I completed my MSci in Mathematics at the University of Bristol in June, 2019. In the summer of 2018, I undertook an Interdisciplinary Internship which involved a collaboration between the Mathematics and Biology departments. My research project was entitled ‘Coarse-Grained Models for Wound Healing’. I then decided to continue this work in my Master’s research project. I found this style of working very enjoyable and the area of Mathematical Biology extremely interesting. The GW4 BioMed MRC DTP was therefore ideal for me as I could combine MY interests of Mathe-matics and Biology and develop skills in experimental work. For my PhD, I am working in the Labs of Prof. Paul Martin and Dr. Helen Weavers. Additionally, Prof. Tanniemola Liverpool and Dr. Isaac Chenchiah are Mathematics supervisors. Our research focus is on the ‘Tissue Dynamics of Wound Healing’ which will involve investigating how cell shape and movements relative to one another drive wound re-epithelialisation , and how location and orientation of cell divisions alter in the vi-cinity of a wound and the effect this has on the healing or non-healing of the wound. We also have links to Prof. Keith Harding, a clinician at Cardiff and Vale NHS Trust, who runs the Wound Healing Research Unit at Cardiff University and will offer us valuable clinical insights.

Lorna Ushaw

Optimizing Adult Mental Health

I completed a BSc in Psychology followed by an MSc in Research Methods in Psychology and Cognitive Neuroscience at Swansea University.

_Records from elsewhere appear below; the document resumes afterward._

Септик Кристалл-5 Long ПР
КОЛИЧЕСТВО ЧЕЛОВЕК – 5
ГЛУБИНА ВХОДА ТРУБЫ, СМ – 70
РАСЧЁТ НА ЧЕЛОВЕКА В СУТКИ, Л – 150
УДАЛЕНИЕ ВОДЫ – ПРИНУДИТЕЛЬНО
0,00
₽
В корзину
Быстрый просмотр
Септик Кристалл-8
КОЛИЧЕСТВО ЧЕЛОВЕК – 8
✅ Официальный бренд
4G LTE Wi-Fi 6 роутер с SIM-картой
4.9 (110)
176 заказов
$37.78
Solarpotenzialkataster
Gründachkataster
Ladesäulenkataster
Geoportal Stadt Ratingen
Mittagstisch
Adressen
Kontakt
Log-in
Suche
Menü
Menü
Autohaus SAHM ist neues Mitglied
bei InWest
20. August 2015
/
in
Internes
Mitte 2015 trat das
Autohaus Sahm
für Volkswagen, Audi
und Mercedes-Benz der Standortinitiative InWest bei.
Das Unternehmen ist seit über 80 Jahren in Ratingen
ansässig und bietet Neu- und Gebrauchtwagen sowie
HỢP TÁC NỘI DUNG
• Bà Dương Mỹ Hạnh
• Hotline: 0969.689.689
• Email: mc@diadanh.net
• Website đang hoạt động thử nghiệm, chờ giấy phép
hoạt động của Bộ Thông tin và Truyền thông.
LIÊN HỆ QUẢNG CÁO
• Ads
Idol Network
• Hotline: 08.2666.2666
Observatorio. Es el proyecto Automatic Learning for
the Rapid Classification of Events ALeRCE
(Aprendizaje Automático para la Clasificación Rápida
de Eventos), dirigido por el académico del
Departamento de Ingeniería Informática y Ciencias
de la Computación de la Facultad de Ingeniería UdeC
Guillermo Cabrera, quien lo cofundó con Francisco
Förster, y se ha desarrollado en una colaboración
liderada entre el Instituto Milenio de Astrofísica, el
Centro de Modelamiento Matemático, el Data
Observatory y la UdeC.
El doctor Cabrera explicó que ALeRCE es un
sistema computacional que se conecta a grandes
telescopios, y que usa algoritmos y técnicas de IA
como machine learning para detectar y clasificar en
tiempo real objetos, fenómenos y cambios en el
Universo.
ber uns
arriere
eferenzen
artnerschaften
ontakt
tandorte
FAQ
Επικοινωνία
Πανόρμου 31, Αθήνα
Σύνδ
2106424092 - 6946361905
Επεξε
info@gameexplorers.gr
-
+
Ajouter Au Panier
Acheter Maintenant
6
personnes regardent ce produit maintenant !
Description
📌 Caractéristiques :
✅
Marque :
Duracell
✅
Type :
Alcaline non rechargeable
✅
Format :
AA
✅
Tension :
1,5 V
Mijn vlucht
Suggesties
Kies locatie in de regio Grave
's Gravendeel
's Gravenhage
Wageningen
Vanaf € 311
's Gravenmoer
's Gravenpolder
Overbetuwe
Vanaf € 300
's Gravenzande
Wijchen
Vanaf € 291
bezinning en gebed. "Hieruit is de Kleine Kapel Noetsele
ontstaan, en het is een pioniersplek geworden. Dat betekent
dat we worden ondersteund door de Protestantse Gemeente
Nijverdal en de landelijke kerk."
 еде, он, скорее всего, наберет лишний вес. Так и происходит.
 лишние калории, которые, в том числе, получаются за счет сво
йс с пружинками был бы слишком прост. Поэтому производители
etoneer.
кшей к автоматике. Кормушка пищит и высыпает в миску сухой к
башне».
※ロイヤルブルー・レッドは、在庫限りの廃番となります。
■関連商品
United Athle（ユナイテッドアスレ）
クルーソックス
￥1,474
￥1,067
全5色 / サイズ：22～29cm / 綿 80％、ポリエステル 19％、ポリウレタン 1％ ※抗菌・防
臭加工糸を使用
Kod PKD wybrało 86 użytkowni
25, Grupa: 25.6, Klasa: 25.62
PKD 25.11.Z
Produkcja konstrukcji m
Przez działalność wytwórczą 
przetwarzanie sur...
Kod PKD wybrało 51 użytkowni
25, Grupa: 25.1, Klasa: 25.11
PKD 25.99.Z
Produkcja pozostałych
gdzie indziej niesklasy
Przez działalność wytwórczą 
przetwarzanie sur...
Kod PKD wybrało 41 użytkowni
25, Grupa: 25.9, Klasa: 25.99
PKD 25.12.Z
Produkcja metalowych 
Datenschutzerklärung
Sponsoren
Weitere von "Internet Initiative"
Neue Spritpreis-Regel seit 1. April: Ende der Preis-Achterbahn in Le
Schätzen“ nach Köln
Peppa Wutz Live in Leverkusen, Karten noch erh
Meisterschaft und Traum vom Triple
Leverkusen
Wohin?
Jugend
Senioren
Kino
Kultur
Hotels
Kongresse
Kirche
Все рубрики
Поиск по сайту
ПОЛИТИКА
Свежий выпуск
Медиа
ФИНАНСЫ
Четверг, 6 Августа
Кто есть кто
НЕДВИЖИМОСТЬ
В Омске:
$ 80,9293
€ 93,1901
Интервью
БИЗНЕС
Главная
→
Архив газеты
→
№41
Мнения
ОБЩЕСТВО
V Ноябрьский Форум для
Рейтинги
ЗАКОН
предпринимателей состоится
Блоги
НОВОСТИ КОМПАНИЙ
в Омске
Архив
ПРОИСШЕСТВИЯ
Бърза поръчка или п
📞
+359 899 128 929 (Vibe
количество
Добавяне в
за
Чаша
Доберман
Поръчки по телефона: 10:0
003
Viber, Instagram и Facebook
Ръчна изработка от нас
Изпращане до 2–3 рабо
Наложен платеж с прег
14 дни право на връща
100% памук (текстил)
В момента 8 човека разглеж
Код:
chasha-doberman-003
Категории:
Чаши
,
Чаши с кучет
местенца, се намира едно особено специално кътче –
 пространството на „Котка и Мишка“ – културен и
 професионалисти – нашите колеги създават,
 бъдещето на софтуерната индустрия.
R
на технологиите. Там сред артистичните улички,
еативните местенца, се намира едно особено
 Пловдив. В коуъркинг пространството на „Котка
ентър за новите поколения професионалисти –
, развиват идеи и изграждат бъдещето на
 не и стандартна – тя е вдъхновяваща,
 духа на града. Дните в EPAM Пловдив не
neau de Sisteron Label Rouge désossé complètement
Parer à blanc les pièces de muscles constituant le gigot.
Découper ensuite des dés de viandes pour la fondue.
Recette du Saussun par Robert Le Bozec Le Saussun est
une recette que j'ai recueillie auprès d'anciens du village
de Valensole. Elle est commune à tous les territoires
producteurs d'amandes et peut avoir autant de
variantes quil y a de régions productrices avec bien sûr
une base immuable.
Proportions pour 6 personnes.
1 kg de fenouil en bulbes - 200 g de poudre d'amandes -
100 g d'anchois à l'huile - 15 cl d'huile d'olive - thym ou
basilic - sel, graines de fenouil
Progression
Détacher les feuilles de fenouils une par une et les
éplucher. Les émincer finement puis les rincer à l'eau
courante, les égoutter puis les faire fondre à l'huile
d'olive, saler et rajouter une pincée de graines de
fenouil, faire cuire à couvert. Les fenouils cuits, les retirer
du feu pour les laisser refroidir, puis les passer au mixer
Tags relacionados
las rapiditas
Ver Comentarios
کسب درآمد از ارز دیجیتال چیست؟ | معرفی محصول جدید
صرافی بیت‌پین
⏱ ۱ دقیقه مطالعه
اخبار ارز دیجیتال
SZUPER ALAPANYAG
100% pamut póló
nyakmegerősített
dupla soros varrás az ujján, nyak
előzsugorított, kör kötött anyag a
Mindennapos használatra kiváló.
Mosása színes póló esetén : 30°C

I then spent a year working as a social researcher at the Office for National Statistics. I am currently studying for my PhD at Cardiff University, within the neuroscience and mental health theme of the DTP. My research focuses on identifying risk and protective factors associated with the development of depression and anxiety in adulthood among children with ADHD. The project will use the ALSPAC longitudinal dataset to model trajectories of both ADHD and mental health across time for individuals, with the aim of identifying factors which should be considered in the development of preventative interventions.

Jiping Zhang

Treating diabetic inflammation using AMP-activated protein kinase activators: Working with industry

I am based at the University of Exeter. My PhD project will focus on treating Diabetic Inflammation using AMP-activated Protein Kinase Activators. I graduated with a medical degree from Sichuan University before pursuing a PhD in Biochemistry in the National University of Singapore. During my PhD candidature in Singapore, I studied the cell signalling network involved in the regulation of insulin secretion and insulin secreting cell (stem cell-derived) in the treatment of type I diabetes. Following my work in the Department of Pharmacology at the University of Cambridge, I took a break in my career to support my family. As I have always been particularly interested in the treatment of Diabetes, I have chosen to continue my pursuing in this area of research by studying the effect of AMP-activated protein kinase activators on diabetic inflammation.